··· Record excerpts ···

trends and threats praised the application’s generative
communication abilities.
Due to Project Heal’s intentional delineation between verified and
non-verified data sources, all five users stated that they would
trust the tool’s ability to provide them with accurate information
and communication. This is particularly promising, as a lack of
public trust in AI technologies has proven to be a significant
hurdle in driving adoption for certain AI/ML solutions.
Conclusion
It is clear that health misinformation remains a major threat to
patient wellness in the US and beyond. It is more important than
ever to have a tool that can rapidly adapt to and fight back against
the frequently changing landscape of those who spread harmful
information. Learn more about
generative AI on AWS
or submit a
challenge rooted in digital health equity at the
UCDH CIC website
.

···

## Your assignment
Return the records given above in their entirety, word for word.

## Result of the task
trends and threats praised the application’s generative
communication abilities.
Due to Project Heal’s intentional delineation between verified and
non-verified data sources, all five users stated that they would
trust the tool’s ability to provide them with accurate information
and communication. This is particularly promising, as a lack of
public trust in AI technologies has proven to be a significant
hurdle in driving adoption for certain AI/ML solutions.
Conclusion
It is clear that health misinformation remains a major threat to
patient wellness in the US and beyond. It is more important than
ever to have a tool that can rapidly adapt to and fight back against
the frequently changing landscape of those who spread harmful
information. Learn more about
generative AI on AWS
or submit a
challenge rooted in digital health equity at the
UCDH CIC website
.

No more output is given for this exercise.